----- Working data
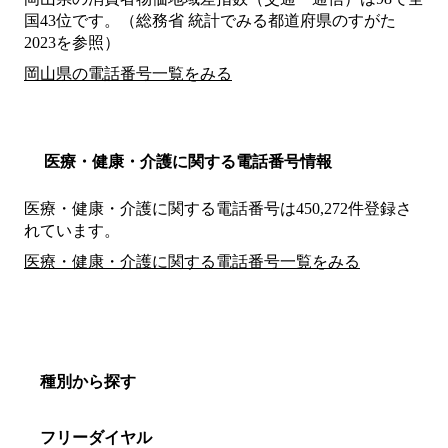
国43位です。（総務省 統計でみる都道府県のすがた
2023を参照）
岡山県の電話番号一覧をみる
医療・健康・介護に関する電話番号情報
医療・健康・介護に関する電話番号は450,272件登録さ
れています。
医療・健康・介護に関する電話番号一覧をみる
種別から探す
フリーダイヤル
----------
----- Working data
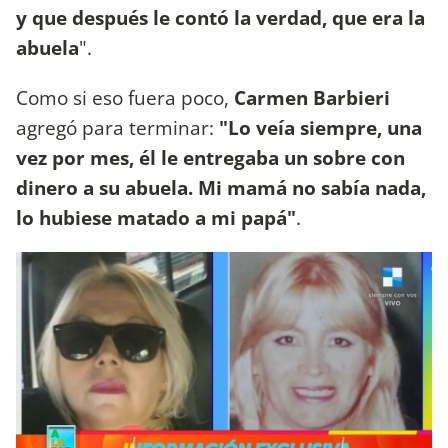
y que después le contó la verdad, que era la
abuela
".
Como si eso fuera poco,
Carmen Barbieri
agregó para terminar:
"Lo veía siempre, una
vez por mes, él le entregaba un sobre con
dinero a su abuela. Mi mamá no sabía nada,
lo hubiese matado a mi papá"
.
----------
## Instructions to follow
Each line in the data where the string "abuela" occurs should be identified and copied.

## Problem solution
abuela
dinero a su abuela. Mi mamá no sabía nada,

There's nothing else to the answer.